Wednesday, August 29, 2012

Review: Premium Rush (2012) peaks too early and struggles to fill its feature-length running time.

Premium Rush
2012
90 minutes
rated PG-13

by Scott Mendelson

The first thirty minutes and last twenty minutes of David Koepp's Premium Rush have the makings of a pretty great B-movie.  It has all the ingredients of a solid piece of genre, with engaging heroes, a terrific villain, and some genuinely entertaining and fresh action sequences.  For its first third, it powers along with an uncommon confidence, establishing its central conflict while dazzling the viewer with stunts that are all the more impressive for being real.  But at around the thirty minute mark, the film slams on the brakes and spends an unholy amount of time with expository flashbacks and needless exposition, testing the viewer's patience and leaving us waiting to get back to the chase.  The film eventually kicks back into gear in time for the relatively successful climax, which both satisfies and makes us realize that the proceeding half-hour or so was all the more needless.  Premium Rush would have made an excellent hour-long short film, but as a feature-length motion picture, it frankly doesn't have enough meat on its bones.
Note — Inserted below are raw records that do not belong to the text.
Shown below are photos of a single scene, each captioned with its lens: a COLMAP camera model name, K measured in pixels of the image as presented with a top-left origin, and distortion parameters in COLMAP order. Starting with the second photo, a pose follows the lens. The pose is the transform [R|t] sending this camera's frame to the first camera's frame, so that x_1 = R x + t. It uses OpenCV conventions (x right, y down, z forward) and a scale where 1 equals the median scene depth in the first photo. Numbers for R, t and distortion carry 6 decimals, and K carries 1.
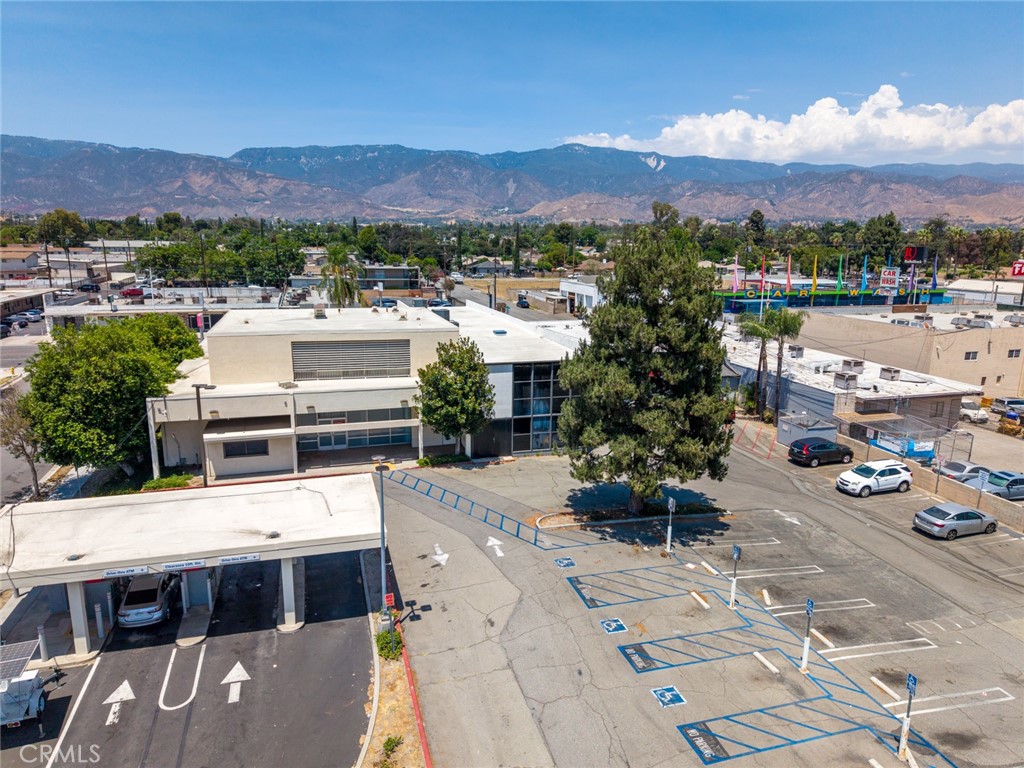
lens RADIAL K [[685.5, 0, 512.6], [0, 685.5, 382.5], [0, 0, 1]] dist [0.041032, -0.041043]
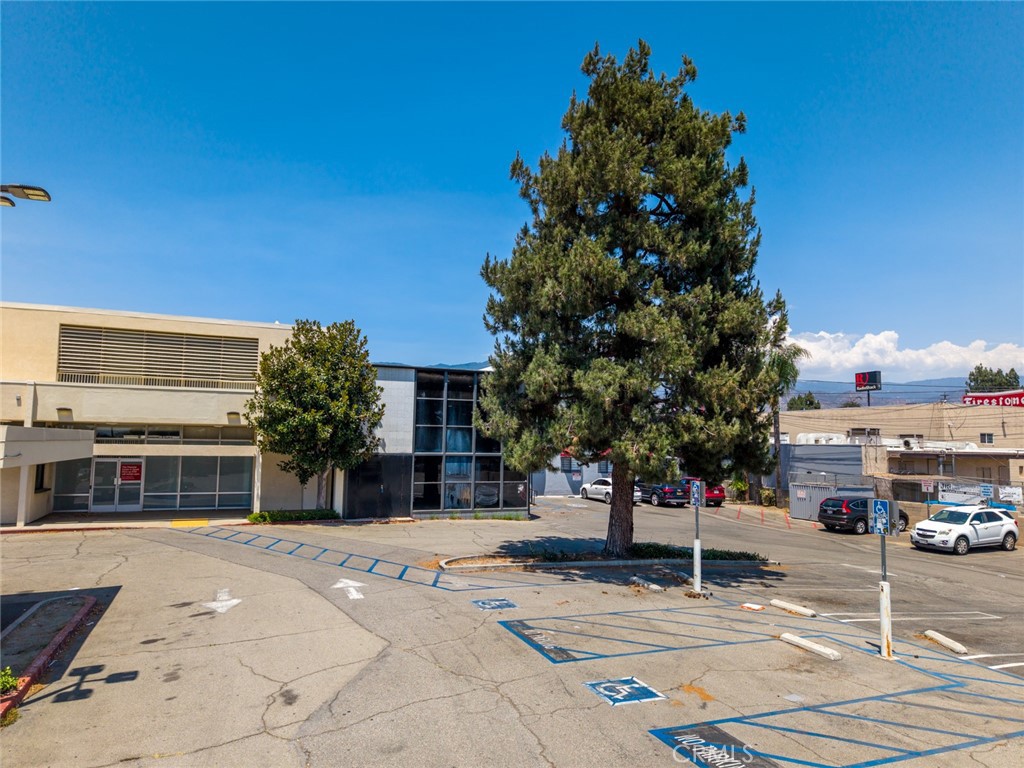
lens RADIAL K [[684.3, 0, 512.5], [0, 684.3, 386.7], [0, 0, 1]] dist [0.034902, -0.034401]
pose [[0.994936, 0.011731, 0.099819, 0.030491], [0.017620, 0.957425, -0.288143, 0.194465], [-0.098949, 0.288443, 0.952371, 0.389784]]
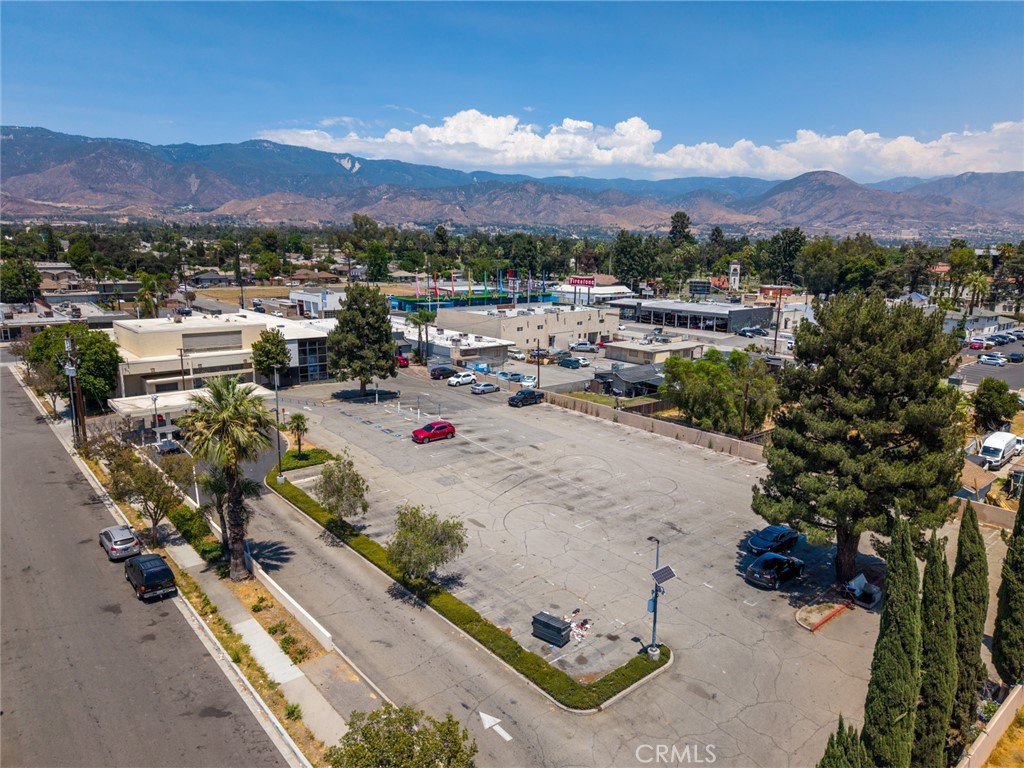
lens RADIAL K [[684.3, 0, 512.5], [0, 684.3, 386.7], [0, 0, 1]] dist [0.034902, -0.034401]
pose [[0.913740, -0.080850, 0.398173, -0.264159], [0.079095, 0.996649, 0.020863, 0.132490], [-0.398526, 0.012430, 0.917073, -1.259474]]
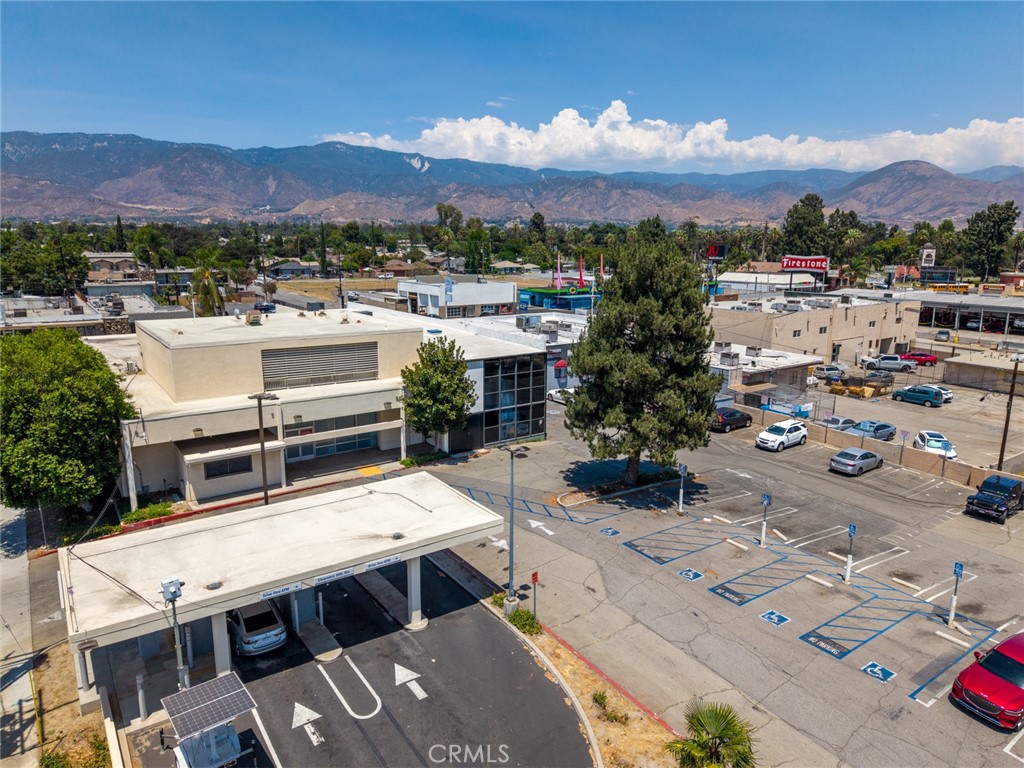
lens RADIAL K [[684.3, 0, 512.5], [0, 684.3, 386.7], [0, 0, 1]] dist [0.034902, -0.034401]
pose [[0.947732, -0.071759, 0.310893, -0.304509], [0.069946, 0.997406, 0.016991, -0.000976], [-0.311306, 0.005643, 0.950293, -0.002190]]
The plot is about as simple as it should be.  Joseph Gordon-Levitt stars as a cocky and daredevil-ish bike messenger working on the busy and perilous streets of New York City.  The plot kicks into gear when he takes an assignment to deliver a mysterious envelope to a Chinatown location within 90 minutes.  The client is obviously nervous about handing over the seemingly precious content, and we soon discover that it's very important to at least one very dangerous man.  Enter Michael Shannon, again auditioning to replace Health Ledger as The Joker (I mean that as a compliment), demanding that the hapless bike messenger hand over his package 'or else'.  But duty comes first, and the chase is on.  The chase in question takes the form of what can only be described as a live-action Road Runner cartoon.  While Gordon-Levitt  is named 'Wilee' and Shannon is given the frankly ridiculous name of 'Bobby Monday', the film explicitly states the reversal of roles. During the first act we witness Shannon continuously failing in his pursuit of the speedy Road Runner as our hero zip-dangs away once more.  This stuff is great fun, and for awhile it feels like we may be watching a new B-movie classic.
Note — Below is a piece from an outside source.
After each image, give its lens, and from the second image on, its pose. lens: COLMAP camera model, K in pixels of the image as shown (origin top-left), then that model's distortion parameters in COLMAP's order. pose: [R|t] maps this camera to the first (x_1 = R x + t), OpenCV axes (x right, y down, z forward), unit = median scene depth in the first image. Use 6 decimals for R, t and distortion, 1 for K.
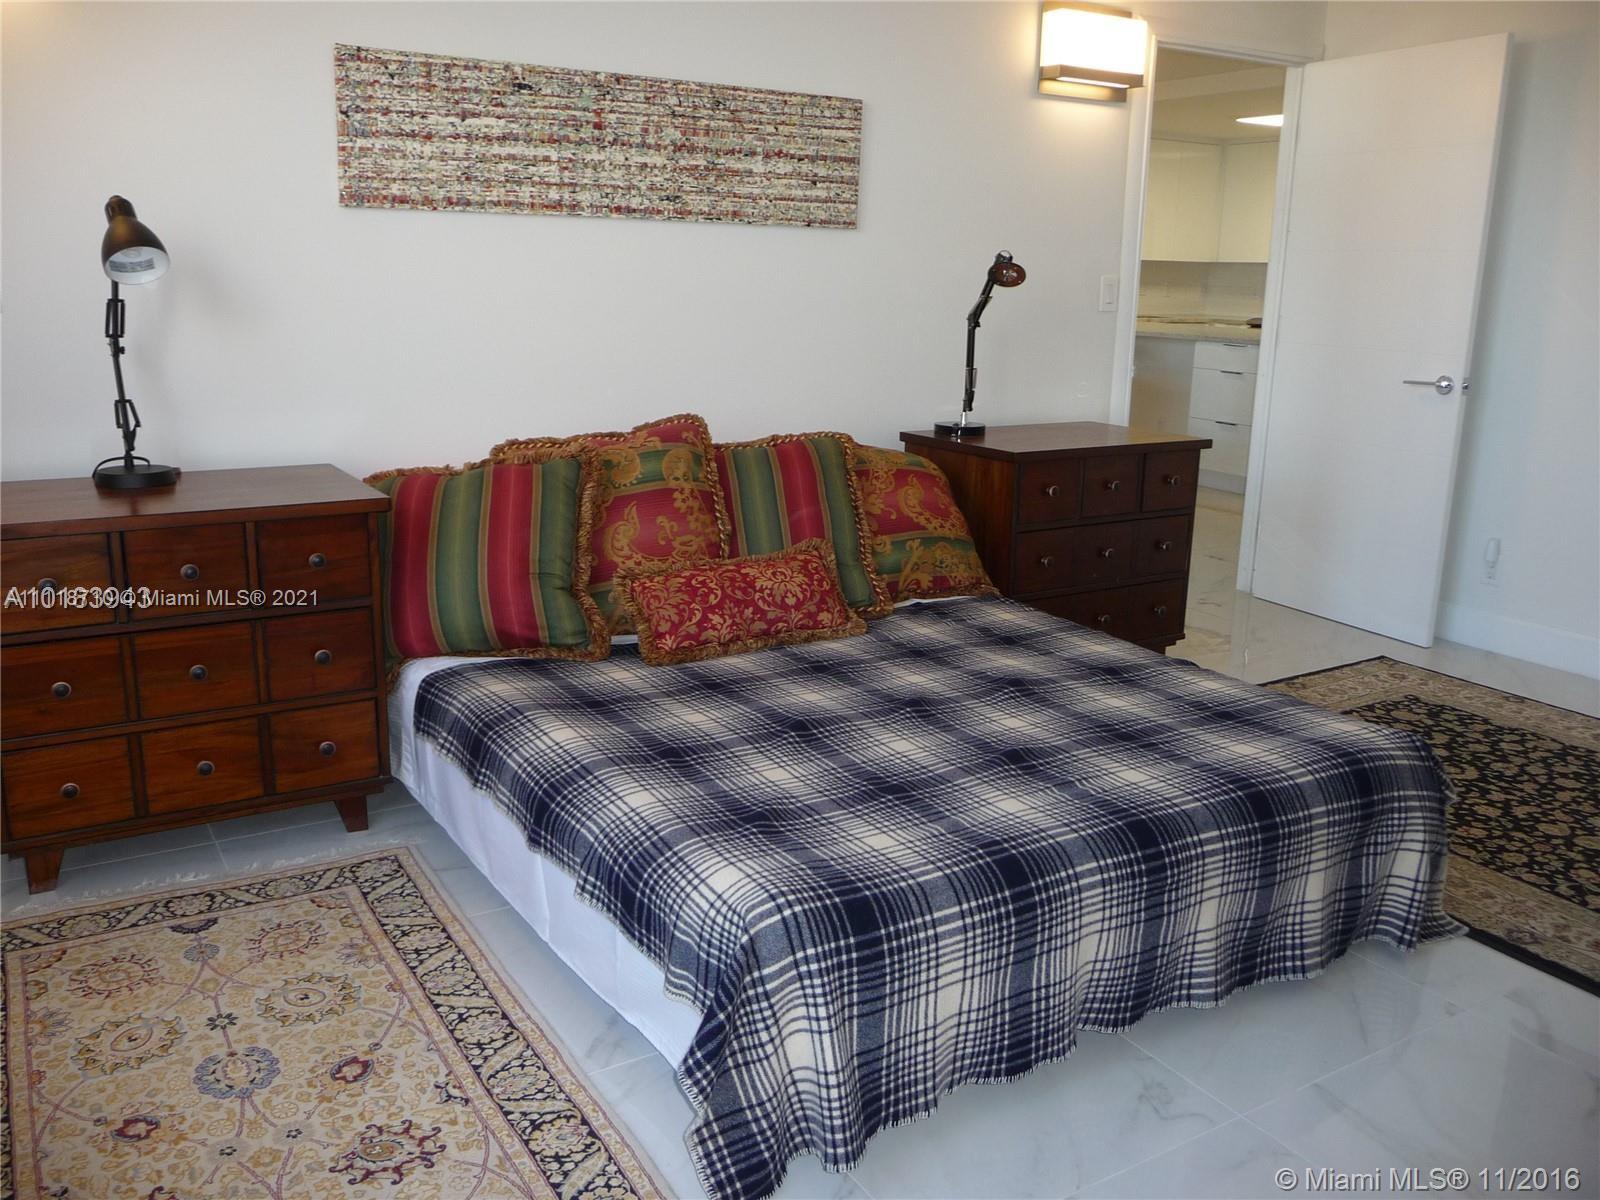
lens RADIAL K [[1314.1, 0, 795.3], [0, 1314.1, 589.9], [0, 0, 1]] dist [-0.051119, 0.053219]
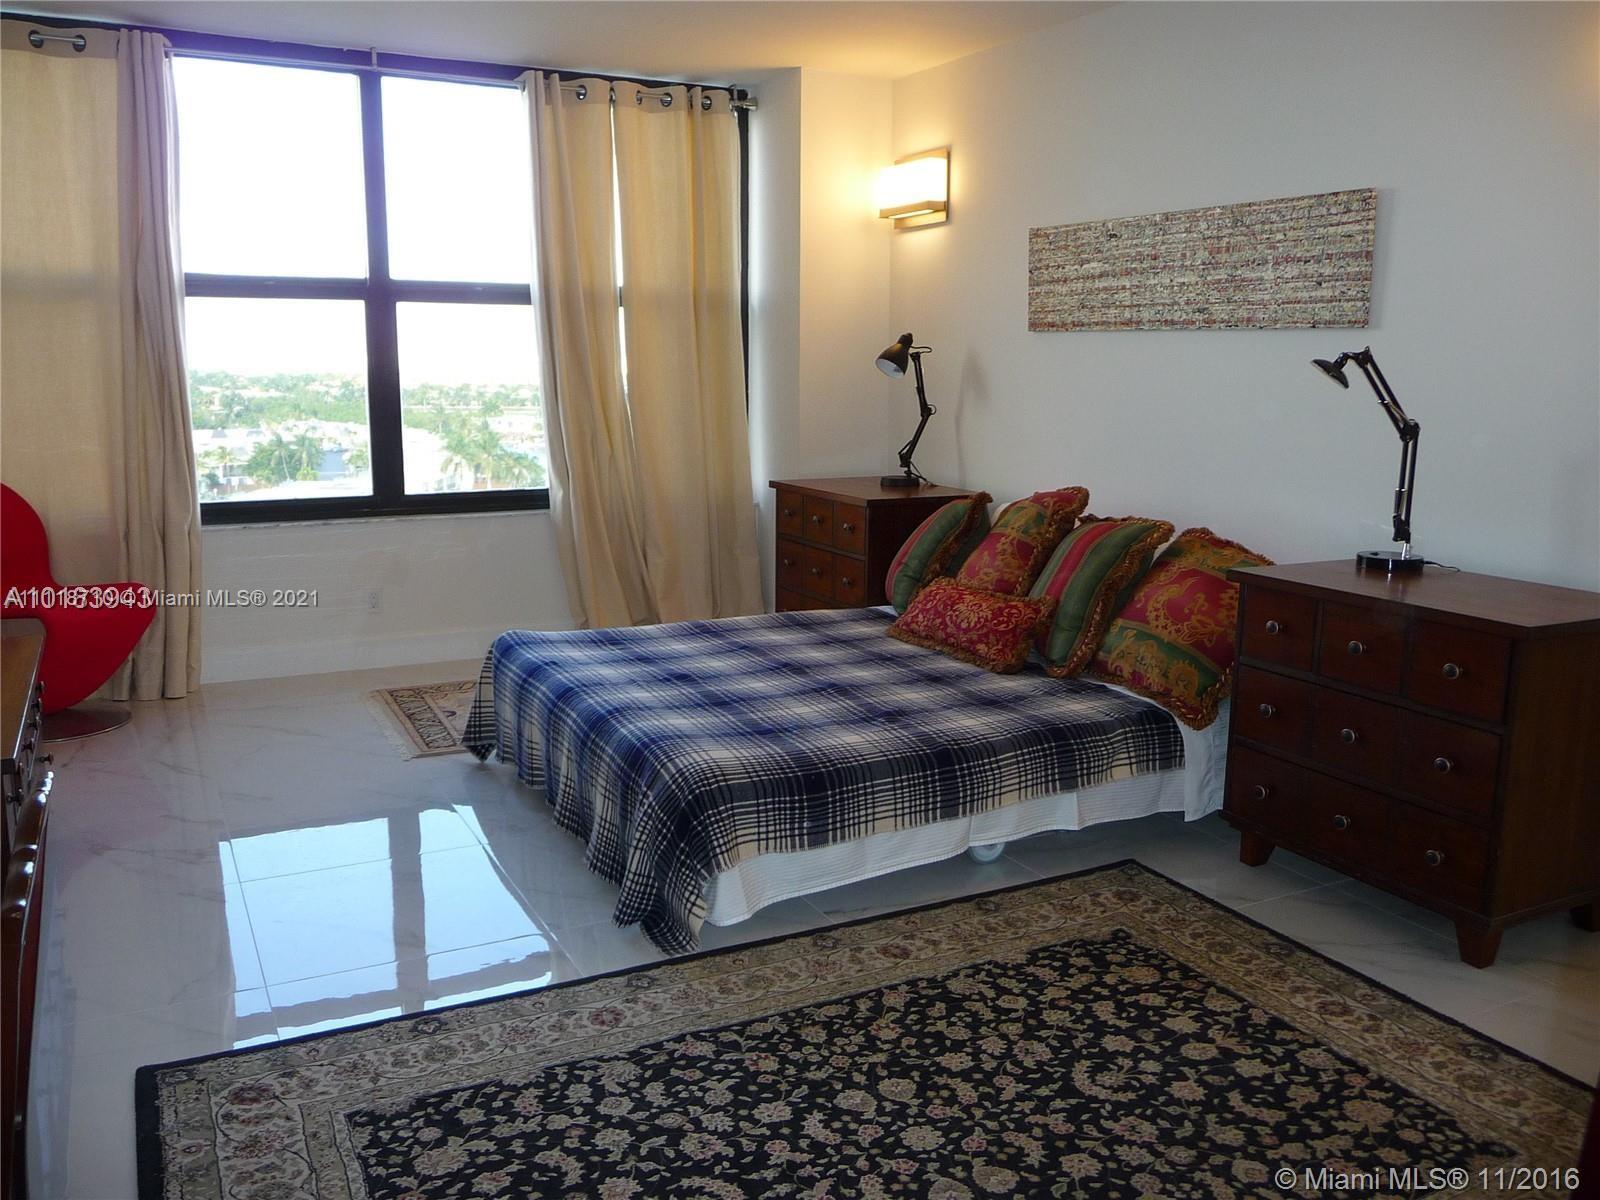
lens RADIAL K [[1314.1, 0, 795.3], [0, 1314.1, 589.9], [0, 0, 1]] dist [-0.051119, 0.053219]
pose [[-0.073464, 0.153036, -0.985486, 1.123291], [-0.246068, 0.954824, 0.166618, -0.175060], [0.966464, 0.254737, -0.032488, 0.782731]]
But then the exposition begins.  Without going into details, nearly the entire middle act of this film is comprised of expository flashbacks.  Yes this allows for a fun Shannon freak-out or two, but the film is filled to the brim with information that A) Wilee isn't privy too and B) we don't really need to know.  Furthermore, most of the information we do need to know (like what's in the envelope and why it's important) is revealed in present-time confrontations just before the finale.  The entire middle 30 minutes brings the movie to a literal standstill as we jump just a little bit back in time with one 'here's what happened beforehand' moment after another.  These scenes add precious little context and only serve to make us anxious as we wait for the chase to begin again.  And we wait and wait.  The characters are mostly amusing (Aasif Mandvi is great fun as the boss and Dania Ramirez straddles the line between supporting character and love interest) and the film comes to a satisfying conclusion, but if thrilling chases featuring bikes and cars are what you seek, you won't get nearly as much of it as you might be hoping for.

One can understand that the $30 million picture doesn't have the money to have anything resembling 'non-stop action', but what we get in the first act is so much fun that we feel cheated when the film basically tops out after its first two reels.  Michael Shannon is a hoot throughout, one of the year's best out-and-out villains, and the film works as an examination of a very specific sub-culture (those who of course work as bike messengers).  And while Wilee gives the usual 'I can't work a normal job/live a normal life because I have a need for speed' spiel, the film doesn't treat his ideology as automatically superior (Ramirez's character wants to have a more conventional life, and the film doesn't condemn her for it).  Moreover the film has a wonderful sense of geography and the authentic New York locations are an obvious boon.  In short, Premium Rush is an absolute blast when it's moving, but dangerously disengaging when it slows down or outright stops.  A bit more bike action mixed in the second act would have done wonders for the pacing, but the film still succeeds as B-movie entertainment.  Premium Rush may earn its mark as a 'B-movie', but it loses our trust by initially tricking us into thinking that we may be watching something more.